▶ _TASK ITEM_: Repeat the records below exactly, leaving out any pictures.

▶ _Records from a data collection_:
================

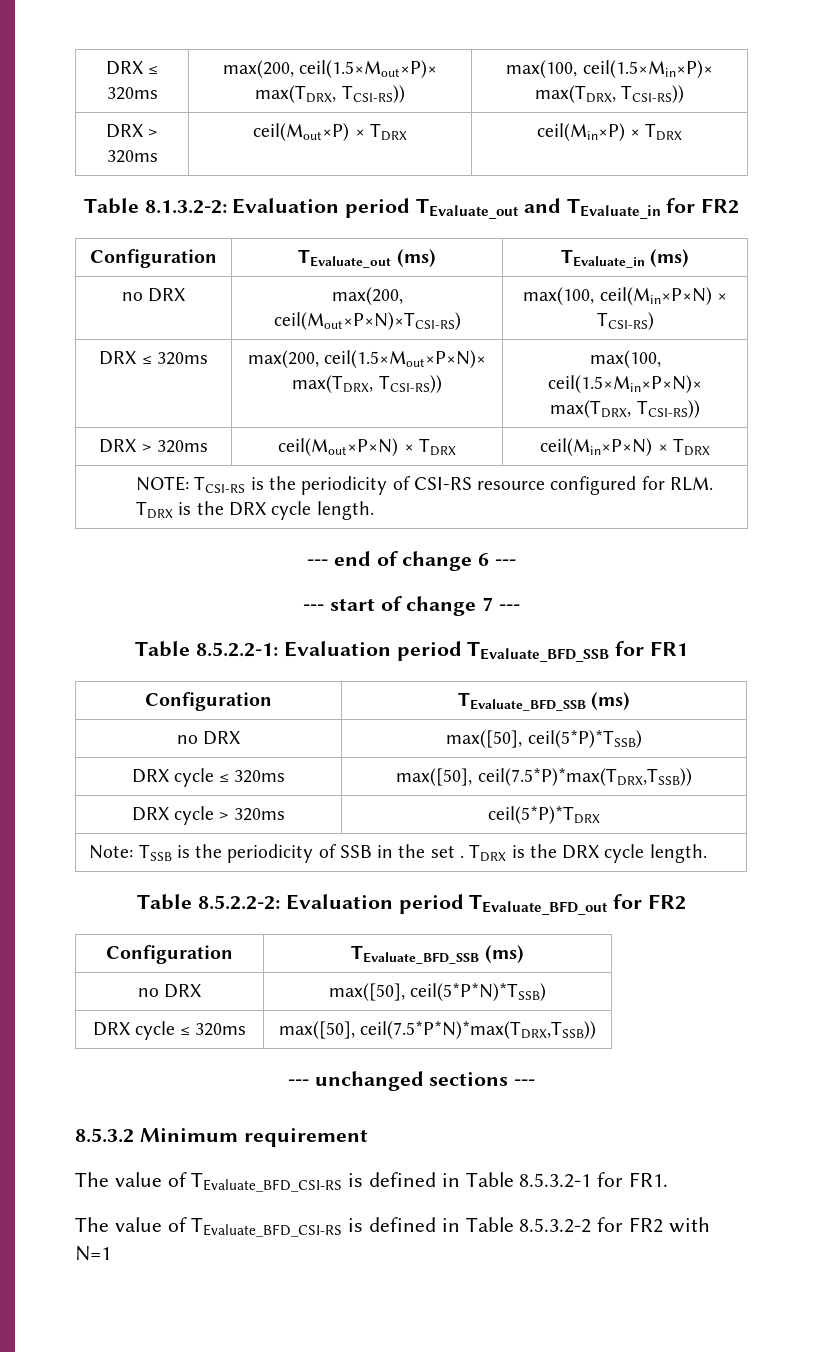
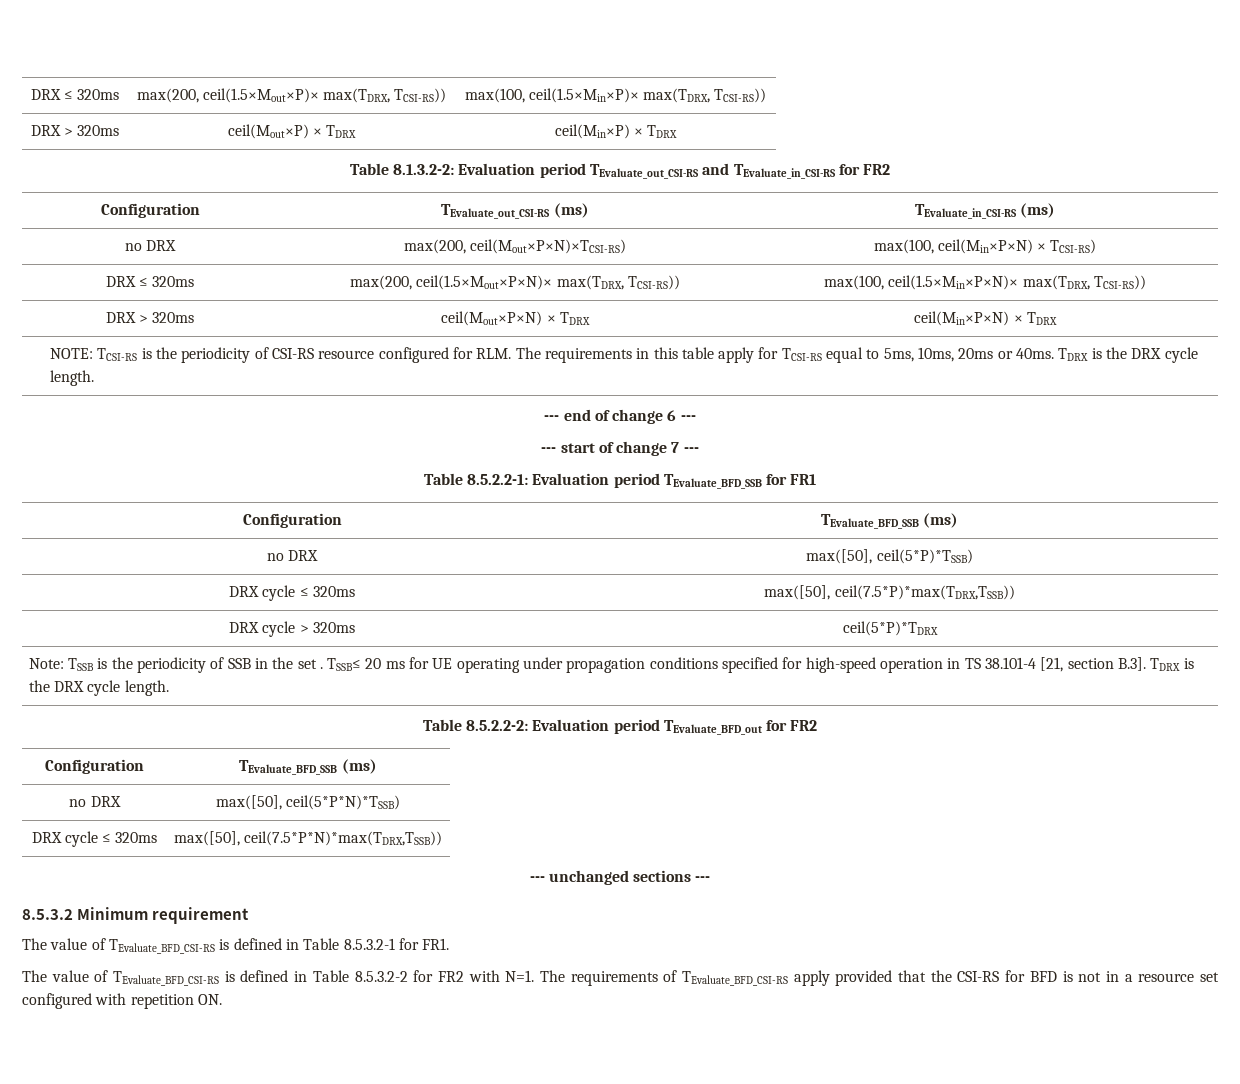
[416,198,740,219] [90,249,217,268] [298,249,392,268] TEvaluate_out and TEvaluate_in for FR2 // Configuration | TEvaluate_out -> [590,163,891,179] [100,203,200,218] [441,204,551,219] TEvaluate_out_CSI-RS and TEvaluate_in_CSI-RS for FR2 // Configuration | TEvaluate_out_CSI-RS
[560,249,645,268] TEvaluate_in -> [914,204,1017,219] TEvaluate_in_CSI-RS
(713, 484) none -> [515,347,1055,363] The requirements in this table apply for TCSI-RS equal to 5ms, 10ms, 20ms or 40ms.
(464, 856) none -> [327,657,1146,673] TSSB≤ 20 ms for UE operating under propagation conditions specified for high-speed operation in TS 38.101-4 [21, section B.3].
[75,1246,111,1261] N=1 -> [505,970,1219,986] [22,993,222,1009] N=1. The requirements of TEvaluate_BFD_CSI-RS apply provided that the CSI-RS for BFD is not in a resource set configured with repetition ON.

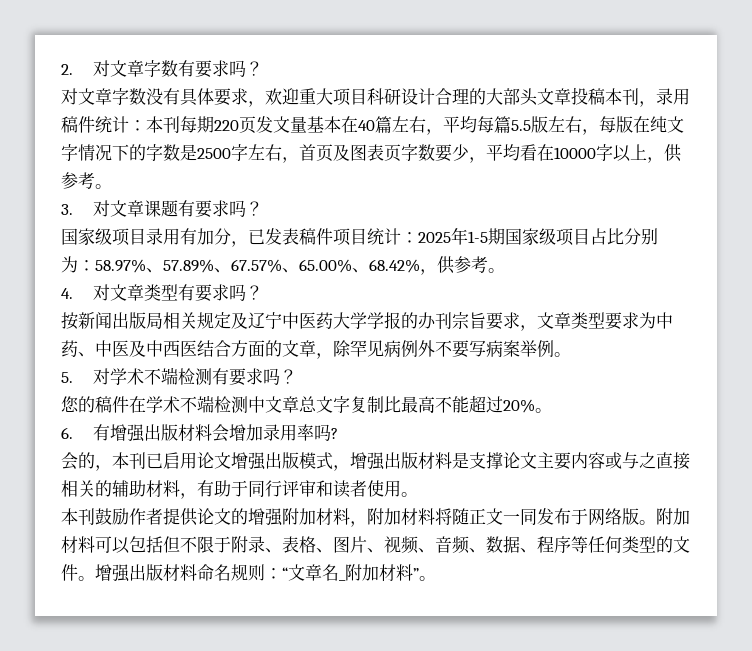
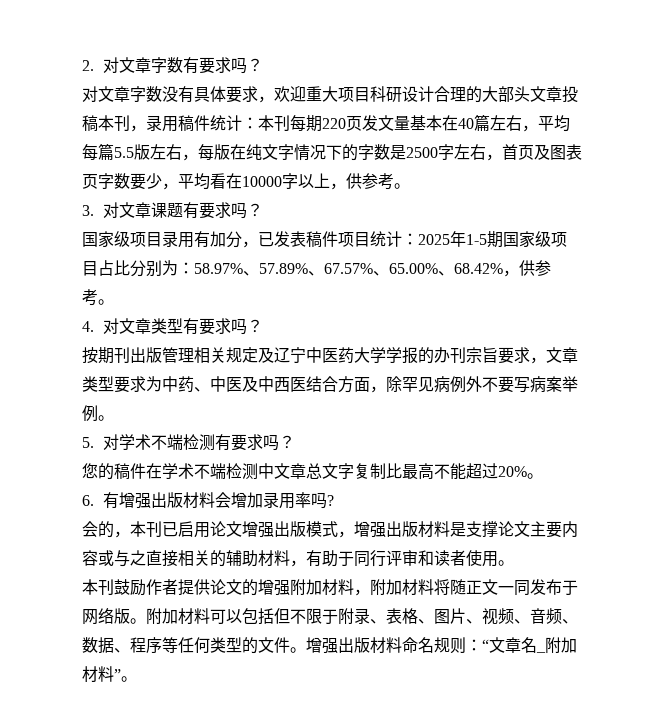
[78,312,163,329] 新闻出版局 -> [98,347,194,364] 期刊出版管理
[265,340,316,357] 的文章 -> (370, 384) none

================

▶ _ANSWER SPACE_:
[416,198,740,219] [90,249,217,268] [298,249,392,268] TEvaluate_out and TEvaluate_in for FR2 // Configuration | TEvaluate_out -> [590,163,891,179] [100,203,200,218] [441,204,551,219] TEvaluate_out_CSI-RS and TEvaluate_in_CSI-RS for FR2 // Configuration | TEvaluate_out_CSI-RS
[560,249,645,268] TEvaluate_in -> [914,204,1017,219] TEvaluate_in_CSI-RS
(713, 484) none -> [515,347,1055,363] The requirements in this table apply for TCSI-RS equal to 5ms, 10ms, 20ms or 40ms.
(464, 856) none -> [327,657,1146,673] TSSB≤ 20 ms for UE operating under propagation conditions specified for high-speed operation in TS 38.101-4 [21, section B.3].
[75,1246,111,1261] N=1 -> [505,970,1219,986] [22,993,222,1009] N=1. The requirements of TEvaluate_BFD_CSI-RS apply provided that the CSI-RS for BFD is not in a resource set configured with repetition ON.

[78,312,163,329] 新闻出版局 -> [98,347,194,364] 期刊出版管理
[265,340,316,357] 的文章 -> (370, 384) none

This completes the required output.